[begin Document section]

= Wateler Peace Prize =

Dutch award for peace advocacy

The Carnegie Wateler Peace Prize is a biennial award presented by the Carnegie Foundation to individuals or institutions that have made an outstanding contribution to the promotion of peace through words, actions, or writings. The Wateler Peace Prize has been awarded at the Peace Palace since 1931 and is the second oldest permanent peace prize after the Nobel Peace Prize.

== History ==
On 16 November 1916, during the horrors of World War I, Johan Gerard Daniel Wateler, a banker from The Hague, decided to dedicate his fortune to the cause of peace. In his will, he stipulated that his wealth should be used to create a peace prize. Inspired by Alfred Nobel, he envisioned a recurring award to promote peace. Wateler initially wanted the Dutch government to present the prize, but the De Geer I Cabinet at the time found this inappropriate. Wateler had already taken this possibility into account in his will: if the State declined the inheritance, the funds would be transferred to the Carnegie Foundation.

[end Document section]
[begin Material]

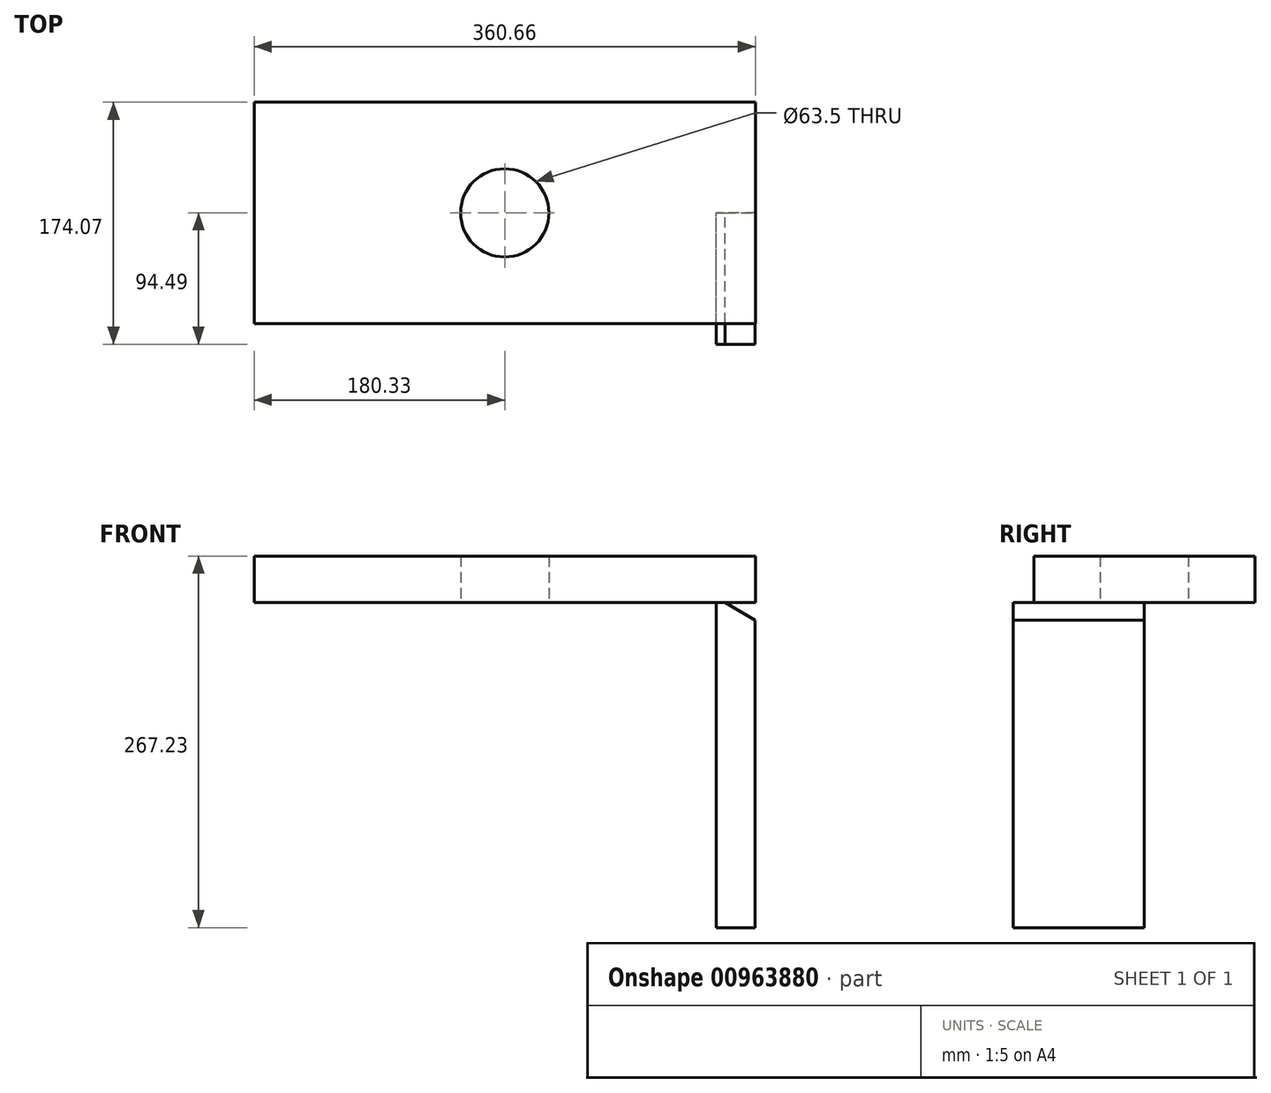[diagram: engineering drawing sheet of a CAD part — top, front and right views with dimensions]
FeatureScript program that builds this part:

[end Material]

### Directions
1: Answer these about the Wateler Peace Prize text:
(a) How often is the prize given?
(b) Where has it been given since 1931?
(c) What was Johan Gerard Daniel Wateler's job?
2: Write the next part of the Wateler Peace Prize text, picking up after its last sentence.
The lines have nothing to do with what comes next.

### Exercise responses
1:
(a) Every two years.
(b) At the Peace Palace.
(c) He was a banker.

2:
After Wateler's death in 1927, his estate went to the Carnegie Foundation who was assigned to regularly award the peace prize with the interest of the legate. The Wateler Peace Prize was first awarded in 1931 as an annual award with an interruption during and shortly after World War II. In the early years, the prizes were sent by mail without any formal ceremony. It was not until the 1970s that the award took its current form—a certificate bearing the motto "Pacis palmae digniores quam tropaea belli" ("The Palms of Peace are More Honorable than the Trophies of War").

== Award ceremonies ==
Since 2004, the Carnegie Wateler Peace Prize has been awarded every two years under the name Carnegie Wateler Peace Prize. The Carnegie Wateler Peace Prize alternates every two years between a Dutch and an international laureate. One edition honors a person or organization from the Netherlands, while the next recognizes an international recipient for their contributions to peace.The Carnegie Wateler Peace Prize is awarded biannually in the Peace Palace and can also be watched live via a live stream available on the website of the Peace Palace. Currently, is the prize money for the Carnegie Wateler Peace Prize €35,000.

== Youth Carnegie Peace Prize ==
Since 2018, the Carnegie Foundation, in cooperation with the Youth Peace Initiative, also awards the Carnegie Youth Peace Prize to recognize inspiring peace building initiatives by young individuals in (post-)conflict scenarios.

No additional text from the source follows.